Periostin is localized at the neuromuscular junction, muscle spindle, and myotendinous junction in skeletal muscle. (a) Representative image of periostin localization (green) with α-BTX (red) using transverse section. Bar: 16 μm (left). (b) Representative image of periostin localization (yellow) with α-BTX (red) and neurofilament H (NF-H) positive-motor neuron (green) using longitudinal section (right). Bar: 25 μm. (c) Representative image of periostin localization (red) at the muscle spindle. Bag fibers and nuclei were stained by anti-S46 (green) and TOTO-3 (blue), respectively. Bar: 20 μm. (d) Upper: Representative image of periostin localization (red) at the myotendinous junction (MTJ). The serial section was stained with anti-periostin antibody (left) and H&E (right).
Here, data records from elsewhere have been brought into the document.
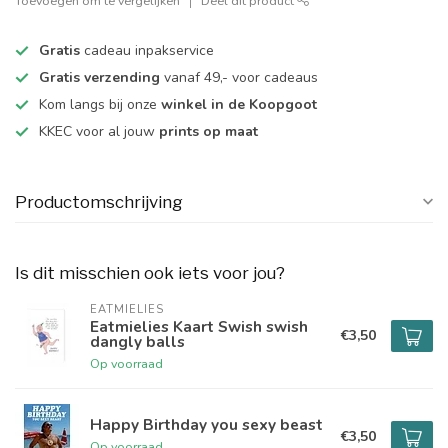
Toevoegen om te vergelijken
Deel dit product
Gratis
cadeau inpakservice
Gratis verzending
vanaf 49,- voor cadeaus
Kom langs bij onze
winkel in de Koopgoot
KKEC voor al jouw
prints op maat
Productomschrijving
Is dit misschien ook iets voor jou?
EATMIELIES
Eatmielies Kaart Swish swish
€3,50
dangly balls
Op voorraad
Happy Birthday you sexy beast
€3,50
Op voorraad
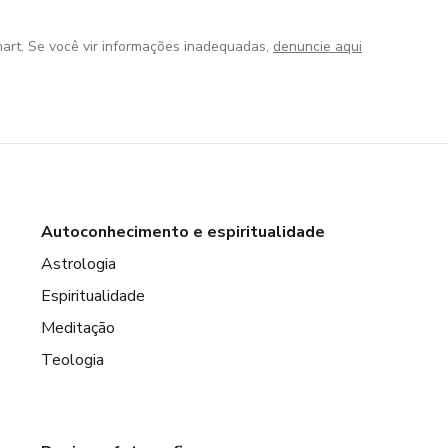
art. Se você vir informações inadequadas,
denuncie aqui
Autoconhecimento e espiritualidade
Astrologia
Espiritualidade
Meditação
Teologia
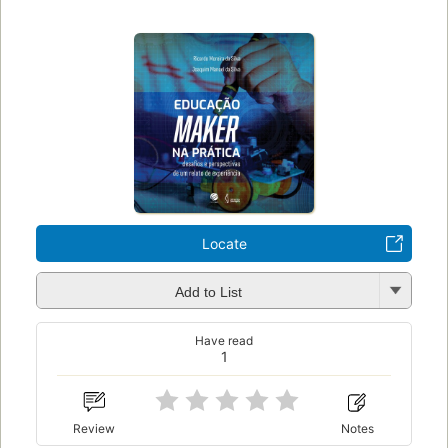
Locate
Add to List
Have read
1
Review
Notes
The representative periostin-expressing MTJs were indicated by arrows. Lower: Longitudinal section was stained with anti-periostin (green) and MF-20-positive muscle fibers (red). Bar: 50 μm. (e) The locomotive function was analyzed by foot paint analysis. (f) Maximum running speed was analyzed using a treadmill. Mouse tibialis anterior muscles were used for histological analysis. n = 4. Statistical analysis was performed using Student’s t-test. Error bars indicate SEM.

Figure 2

Expression of periostin is increased during muscle regeneration. (a) Expression of periostin, Tgfβ1, PDGFRα, Acvr1, Bmp2, and Bmp4 during muscle regeneration by quantitative PCR. (b) Expression of periostin isoforms during muscle regeneration. (c) Immunohistochemical analysis of periostin during muscle regeneration. Bar: 75 μm. n = 3. Error bars indicate SEM.

Figure 3

Periostin is expressed in the interstitial space during muscle regeneration. (a) Immunostaining of periostin (green) with MyHC (MF20, red) 5 days after the induction of muscle regeneration. Bar: 75 μm. (b) Immunostaining of periostin (green) and PDGFRα (red) 5 days after the induction of muscle regeneration. Bar: 75 μm. (c) Immunohistochemical images of periostin (green) with CD31 (red) 7 days after the induction of muscle regeneration. Arrows indicated the CD31 signals surrounded by periostin. Bar: 75 μm. n = 3. Error bars indicate SEM.

Figure 4

Loss of periostin causes a decrease in muscle fiber number during repeated muscle regeneration. (a) Muscle weight 7 days after the induction of muscle regeneration. n = 4–10. (b) Muscle weight 7 days after repeated induction of muscle regeneration. n = 14. (c) CSA of regenerating muscle fiber after repeated muscle regeneration. n = 6. (d) The average of CSA. n = 6. (e) The number of muscle fibers after repeated muscle regeneration. n = 6. (f) Immunostaining of CD31 after repeated muscle regeneration. Bar: 75 μm. (g) The number of CD31-positive blood vessels. n = 3. (h) Muscle weight of 12-week-old mdx and mdx/periostin-null mice. n = 3–6. (i) Representative H&E staining of mdx and mdx/periostin-null mice. (j) Plasma CK levels in mdx and mdx/periostin-null mice. n = 3–6. * p < 0.05 and *** p < 0.001 by Student’s t-test. Error bars indicate SEM.

Figure 5

Loss of periostin delayed muscle regeneration in mice with a DBA/2 background. (a) Muscle weight 7 days after the induction of muscle regeneration. n = 7–8. (b) Number of embryonic MyHC-positive fibers 14 days after the induction of muscle regeneration. n = 4. * p < 0.05 by Student’s t-test. Error bars indicate SEM.

Figure 6

Proliferation and differentiation of muscle progenitor cells are not impaired in periostin-null mice. (a) Time-course changes in the number of cultured muscle progenitor cells. n = 4. (b) Immunocytochemical analysis of Pax7 and MyoD in muscle progenitor cells from periostin-null mice. Bar: 200 μm. (c) Ratio of Pax7+/MyoD-, Pax7-/MyoD+, and Pax7+/MyoD+ cells. n = 4. (d) Immunocytochemical analysis of myogenin in muscle progenitor cells from periostin-null mice. Bar: 200 μm. (e) Quantitative analysis of myogenin-positive cells. n = 4. (f) Immunocytochemical analysis of MF-20 in differentiated muscle progenitor cells from periostin-null mice. Bar: 200 μm. (g) Quantitative analysis for the fusion index. n = 5. Error bars indicate SEM.